Can you dig that? I knew that you could!
The least punk segment in SNL history then leads once again to the punkest when the Patti Smith Group tears through an incendiary cover of The Who’s “My Generation” that damn near sets the stage ablaze in its righteous fury.
Nessen ends the episode by talking about what a great time he had and how much he loved working with “nifty” cast but soon the temporarily friendly relationship between the Ford administration would turn ice-cold.
Chase opens the next week’s “Weekend Update” by bragging, “Our top story tonight: Gerald Ford has been criticized all week by Conservative supporters for his appearance on, and endorsement of, a late night comedy TV show which specializes in bad taste, cheap shot humor and filthy language wherever possible. Replying to allegations that the program made the president look stupid Mr. Ford reportedly said, “Nonsense. Pass the soup onto my face, please.”

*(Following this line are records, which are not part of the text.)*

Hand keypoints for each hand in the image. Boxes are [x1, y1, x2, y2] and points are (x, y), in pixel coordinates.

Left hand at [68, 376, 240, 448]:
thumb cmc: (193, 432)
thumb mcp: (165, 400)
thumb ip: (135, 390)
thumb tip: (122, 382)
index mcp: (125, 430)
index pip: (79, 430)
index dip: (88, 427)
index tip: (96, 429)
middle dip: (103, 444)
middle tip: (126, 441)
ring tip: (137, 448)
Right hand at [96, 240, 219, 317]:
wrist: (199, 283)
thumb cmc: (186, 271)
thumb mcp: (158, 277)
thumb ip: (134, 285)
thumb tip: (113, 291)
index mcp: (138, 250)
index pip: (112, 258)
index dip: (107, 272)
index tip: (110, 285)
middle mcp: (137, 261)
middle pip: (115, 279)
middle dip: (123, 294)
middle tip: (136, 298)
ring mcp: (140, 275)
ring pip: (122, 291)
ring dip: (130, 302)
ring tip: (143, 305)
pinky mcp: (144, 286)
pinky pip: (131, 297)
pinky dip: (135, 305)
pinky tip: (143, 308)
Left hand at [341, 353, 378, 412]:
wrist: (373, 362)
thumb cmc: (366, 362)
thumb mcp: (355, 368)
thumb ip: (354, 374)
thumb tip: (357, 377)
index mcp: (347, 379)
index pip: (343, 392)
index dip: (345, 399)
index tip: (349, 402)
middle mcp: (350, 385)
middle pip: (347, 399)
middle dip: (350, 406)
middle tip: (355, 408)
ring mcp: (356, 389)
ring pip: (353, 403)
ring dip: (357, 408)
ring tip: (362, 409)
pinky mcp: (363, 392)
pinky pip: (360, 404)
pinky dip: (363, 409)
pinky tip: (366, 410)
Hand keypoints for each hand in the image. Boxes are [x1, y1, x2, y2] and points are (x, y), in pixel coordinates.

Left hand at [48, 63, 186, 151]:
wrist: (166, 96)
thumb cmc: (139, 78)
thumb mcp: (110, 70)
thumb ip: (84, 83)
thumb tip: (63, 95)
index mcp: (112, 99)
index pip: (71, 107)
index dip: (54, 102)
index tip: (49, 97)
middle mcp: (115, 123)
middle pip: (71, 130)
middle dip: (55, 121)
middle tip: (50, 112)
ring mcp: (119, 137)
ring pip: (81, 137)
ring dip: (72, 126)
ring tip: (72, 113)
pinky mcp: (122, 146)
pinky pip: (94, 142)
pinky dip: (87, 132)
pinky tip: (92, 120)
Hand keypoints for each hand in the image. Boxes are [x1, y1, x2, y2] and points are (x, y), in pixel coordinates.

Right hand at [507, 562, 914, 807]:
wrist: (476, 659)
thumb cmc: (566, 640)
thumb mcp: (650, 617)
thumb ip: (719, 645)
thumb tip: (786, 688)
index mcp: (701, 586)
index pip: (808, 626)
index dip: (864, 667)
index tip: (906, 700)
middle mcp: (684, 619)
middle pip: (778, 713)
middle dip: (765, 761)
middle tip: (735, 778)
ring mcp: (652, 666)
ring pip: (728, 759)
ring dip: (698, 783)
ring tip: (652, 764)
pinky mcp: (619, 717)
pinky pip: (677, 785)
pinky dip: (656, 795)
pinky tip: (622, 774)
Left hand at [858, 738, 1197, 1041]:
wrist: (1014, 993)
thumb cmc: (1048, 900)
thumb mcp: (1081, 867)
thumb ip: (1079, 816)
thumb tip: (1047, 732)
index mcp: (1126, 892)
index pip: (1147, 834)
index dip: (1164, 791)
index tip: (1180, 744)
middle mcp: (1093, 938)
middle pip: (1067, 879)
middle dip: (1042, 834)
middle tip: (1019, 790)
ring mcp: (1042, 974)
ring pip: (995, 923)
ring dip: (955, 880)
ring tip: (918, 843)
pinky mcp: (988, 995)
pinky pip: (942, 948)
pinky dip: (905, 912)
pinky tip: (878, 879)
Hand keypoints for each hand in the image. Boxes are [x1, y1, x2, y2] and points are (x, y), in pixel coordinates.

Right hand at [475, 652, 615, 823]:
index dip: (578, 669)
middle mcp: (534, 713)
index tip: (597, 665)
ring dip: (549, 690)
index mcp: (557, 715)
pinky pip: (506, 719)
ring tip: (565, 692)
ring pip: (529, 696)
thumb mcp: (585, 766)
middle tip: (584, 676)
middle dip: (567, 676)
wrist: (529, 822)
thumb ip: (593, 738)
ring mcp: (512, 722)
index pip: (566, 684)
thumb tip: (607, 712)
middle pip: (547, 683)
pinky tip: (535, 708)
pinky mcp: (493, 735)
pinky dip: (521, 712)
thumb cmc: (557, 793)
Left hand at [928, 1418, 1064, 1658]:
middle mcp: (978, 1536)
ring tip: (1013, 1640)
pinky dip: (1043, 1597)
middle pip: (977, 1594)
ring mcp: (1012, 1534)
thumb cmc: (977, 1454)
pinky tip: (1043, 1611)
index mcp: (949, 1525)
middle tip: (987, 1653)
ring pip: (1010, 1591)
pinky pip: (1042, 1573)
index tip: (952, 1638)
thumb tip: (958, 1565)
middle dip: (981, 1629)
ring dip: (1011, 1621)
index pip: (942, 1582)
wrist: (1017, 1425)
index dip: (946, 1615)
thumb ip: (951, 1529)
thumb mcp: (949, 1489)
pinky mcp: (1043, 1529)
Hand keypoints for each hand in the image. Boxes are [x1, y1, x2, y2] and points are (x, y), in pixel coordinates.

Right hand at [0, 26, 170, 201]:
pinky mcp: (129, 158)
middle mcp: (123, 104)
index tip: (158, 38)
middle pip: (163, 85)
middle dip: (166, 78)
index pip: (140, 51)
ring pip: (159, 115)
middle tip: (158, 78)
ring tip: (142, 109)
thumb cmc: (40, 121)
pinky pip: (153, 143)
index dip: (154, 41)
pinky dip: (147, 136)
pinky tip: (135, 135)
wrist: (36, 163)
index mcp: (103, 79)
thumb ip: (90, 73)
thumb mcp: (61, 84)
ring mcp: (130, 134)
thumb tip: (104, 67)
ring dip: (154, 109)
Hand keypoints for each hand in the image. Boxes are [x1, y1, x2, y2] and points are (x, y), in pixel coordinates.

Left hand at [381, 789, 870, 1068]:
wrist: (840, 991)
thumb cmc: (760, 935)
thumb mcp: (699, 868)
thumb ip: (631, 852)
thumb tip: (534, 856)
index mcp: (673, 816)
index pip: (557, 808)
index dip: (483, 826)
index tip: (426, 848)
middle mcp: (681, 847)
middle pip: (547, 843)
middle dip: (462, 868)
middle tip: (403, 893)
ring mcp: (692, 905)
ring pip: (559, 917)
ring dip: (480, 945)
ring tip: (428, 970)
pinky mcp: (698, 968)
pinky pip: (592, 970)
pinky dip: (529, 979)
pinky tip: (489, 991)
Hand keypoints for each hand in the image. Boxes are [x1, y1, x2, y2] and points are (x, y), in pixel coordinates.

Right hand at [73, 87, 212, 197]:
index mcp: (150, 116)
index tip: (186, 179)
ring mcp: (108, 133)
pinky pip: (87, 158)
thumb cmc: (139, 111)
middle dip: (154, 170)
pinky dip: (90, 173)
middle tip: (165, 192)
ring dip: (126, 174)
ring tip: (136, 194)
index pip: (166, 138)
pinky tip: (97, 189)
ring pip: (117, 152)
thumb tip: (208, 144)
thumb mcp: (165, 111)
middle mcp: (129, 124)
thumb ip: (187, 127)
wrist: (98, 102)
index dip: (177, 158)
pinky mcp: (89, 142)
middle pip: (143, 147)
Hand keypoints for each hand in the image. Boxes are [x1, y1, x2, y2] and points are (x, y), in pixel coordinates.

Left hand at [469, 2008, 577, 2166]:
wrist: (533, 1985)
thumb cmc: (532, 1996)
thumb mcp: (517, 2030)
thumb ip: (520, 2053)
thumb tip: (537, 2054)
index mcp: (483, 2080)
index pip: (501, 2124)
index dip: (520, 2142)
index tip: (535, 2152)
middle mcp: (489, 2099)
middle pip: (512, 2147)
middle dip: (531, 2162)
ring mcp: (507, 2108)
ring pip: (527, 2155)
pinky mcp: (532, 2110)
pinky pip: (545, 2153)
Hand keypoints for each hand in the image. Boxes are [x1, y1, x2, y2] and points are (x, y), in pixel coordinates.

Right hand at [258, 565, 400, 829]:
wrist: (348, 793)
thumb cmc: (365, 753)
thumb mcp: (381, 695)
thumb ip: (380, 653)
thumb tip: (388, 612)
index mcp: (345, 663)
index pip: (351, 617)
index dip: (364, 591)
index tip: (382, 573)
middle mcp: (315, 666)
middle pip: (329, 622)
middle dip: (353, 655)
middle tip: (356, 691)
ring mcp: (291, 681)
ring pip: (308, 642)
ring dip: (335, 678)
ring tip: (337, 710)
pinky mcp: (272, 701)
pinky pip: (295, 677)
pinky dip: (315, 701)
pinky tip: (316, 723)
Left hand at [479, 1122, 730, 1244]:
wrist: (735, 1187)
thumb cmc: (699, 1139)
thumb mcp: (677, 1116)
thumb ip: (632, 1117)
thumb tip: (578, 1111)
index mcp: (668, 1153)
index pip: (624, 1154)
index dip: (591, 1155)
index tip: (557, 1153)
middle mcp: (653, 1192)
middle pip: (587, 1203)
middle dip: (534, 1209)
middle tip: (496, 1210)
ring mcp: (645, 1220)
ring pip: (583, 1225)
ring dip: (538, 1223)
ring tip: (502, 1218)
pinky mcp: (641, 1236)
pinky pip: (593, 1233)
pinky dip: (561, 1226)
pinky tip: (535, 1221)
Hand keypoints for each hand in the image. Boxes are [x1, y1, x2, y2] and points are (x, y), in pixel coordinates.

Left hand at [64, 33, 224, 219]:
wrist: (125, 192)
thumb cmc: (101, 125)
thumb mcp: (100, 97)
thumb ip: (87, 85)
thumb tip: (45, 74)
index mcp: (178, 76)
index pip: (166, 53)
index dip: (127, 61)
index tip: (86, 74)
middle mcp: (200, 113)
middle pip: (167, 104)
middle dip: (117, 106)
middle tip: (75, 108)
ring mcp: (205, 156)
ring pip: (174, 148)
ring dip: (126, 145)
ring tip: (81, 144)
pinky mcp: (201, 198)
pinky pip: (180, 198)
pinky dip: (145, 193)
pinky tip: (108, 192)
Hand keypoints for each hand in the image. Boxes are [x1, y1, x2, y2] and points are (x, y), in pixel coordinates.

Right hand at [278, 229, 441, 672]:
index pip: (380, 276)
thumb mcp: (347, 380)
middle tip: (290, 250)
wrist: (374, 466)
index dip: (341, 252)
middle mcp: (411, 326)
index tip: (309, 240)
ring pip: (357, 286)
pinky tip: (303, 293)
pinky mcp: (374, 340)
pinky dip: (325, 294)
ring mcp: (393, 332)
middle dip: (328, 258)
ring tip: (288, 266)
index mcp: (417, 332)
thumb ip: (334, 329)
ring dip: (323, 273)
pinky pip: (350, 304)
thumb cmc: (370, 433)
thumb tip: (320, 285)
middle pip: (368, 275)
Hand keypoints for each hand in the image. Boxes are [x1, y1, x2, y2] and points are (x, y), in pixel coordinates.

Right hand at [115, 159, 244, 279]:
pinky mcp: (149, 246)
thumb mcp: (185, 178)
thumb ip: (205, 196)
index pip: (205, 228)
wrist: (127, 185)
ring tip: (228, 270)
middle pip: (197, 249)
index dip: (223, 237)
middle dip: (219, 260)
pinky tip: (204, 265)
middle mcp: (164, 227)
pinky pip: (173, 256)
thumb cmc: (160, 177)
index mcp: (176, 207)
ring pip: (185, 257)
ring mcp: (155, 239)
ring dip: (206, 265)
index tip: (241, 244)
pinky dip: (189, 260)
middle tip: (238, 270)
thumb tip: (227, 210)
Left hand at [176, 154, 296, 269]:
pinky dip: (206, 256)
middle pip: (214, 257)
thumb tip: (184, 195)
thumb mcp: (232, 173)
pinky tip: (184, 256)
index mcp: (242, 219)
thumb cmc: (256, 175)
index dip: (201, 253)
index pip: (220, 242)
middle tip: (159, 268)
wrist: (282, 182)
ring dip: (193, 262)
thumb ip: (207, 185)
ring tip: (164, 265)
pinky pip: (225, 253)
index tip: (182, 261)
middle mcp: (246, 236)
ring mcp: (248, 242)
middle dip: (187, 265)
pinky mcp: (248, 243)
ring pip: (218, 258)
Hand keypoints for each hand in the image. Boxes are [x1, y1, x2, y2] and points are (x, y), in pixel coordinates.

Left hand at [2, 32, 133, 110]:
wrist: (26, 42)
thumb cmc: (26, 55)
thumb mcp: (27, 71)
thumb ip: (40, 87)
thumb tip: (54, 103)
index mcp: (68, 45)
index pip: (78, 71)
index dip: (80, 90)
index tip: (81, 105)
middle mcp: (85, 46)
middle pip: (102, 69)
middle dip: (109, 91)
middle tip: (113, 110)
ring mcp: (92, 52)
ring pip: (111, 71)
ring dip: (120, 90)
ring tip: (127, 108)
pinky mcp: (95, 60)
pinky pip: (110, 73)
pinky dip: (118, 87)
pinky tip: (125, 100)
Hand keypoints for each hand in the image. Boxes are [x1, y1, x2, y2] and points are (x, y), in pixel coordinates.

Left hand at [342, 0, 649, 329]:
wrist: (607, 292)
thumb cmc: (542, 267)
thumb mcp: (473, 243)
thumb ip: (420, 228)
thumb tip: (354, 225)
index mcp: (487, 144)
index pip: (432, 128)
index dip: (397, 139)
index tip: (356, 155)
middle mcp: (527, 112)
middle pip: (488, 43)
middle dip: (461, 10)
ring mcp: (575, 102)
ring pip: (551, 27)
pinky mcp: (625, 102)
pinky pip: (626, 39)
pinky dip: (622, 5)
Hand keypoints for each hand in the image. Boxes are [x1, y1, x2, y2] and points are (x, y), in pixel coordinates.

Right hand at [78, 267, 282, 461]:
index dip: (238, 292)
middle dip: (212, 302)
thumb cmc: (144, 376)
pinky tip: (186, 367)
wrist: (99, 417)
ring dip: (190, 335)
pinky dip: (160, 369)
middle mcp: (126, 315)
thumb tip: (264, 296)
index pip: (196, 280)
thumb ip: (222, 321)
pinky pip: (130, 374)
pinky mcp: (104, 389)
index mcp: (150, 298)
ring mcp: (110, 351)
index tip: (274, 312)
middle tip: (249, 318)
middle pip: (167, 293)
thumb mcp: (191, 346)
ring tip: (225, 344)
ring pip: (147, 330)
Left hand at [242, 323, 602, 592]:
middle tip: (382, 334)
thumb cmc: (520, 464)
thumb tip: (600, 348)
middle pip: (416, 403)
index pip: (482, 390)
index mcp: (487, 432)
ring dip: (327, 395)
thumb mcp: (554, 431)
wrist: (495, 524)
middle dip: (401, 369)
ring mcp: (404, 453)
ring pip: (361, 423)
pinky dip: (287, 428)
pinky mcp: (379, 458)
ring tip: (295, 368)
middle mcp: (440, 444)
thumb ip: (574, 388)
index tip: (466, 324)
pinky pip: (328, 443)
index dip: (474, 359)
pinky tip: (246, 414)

Saturday Night Live wasn’t about to let history renders its own verdict. The show took an at least partially earned victory lap just seven days later for succeeding in making their host look bad.
The show would go on to have a complicated, contradictory relationship with power, particularly as Lorne Michaels grew to become one of the most powerful figures not just in comedy but in all of entertainment.
There is a Jason Reitman movie in the works about the taping of the first episode of Saturday Night Live but I think a comedy-drama documenting the taping of this episode would be just as fascinating and rich, if not more so.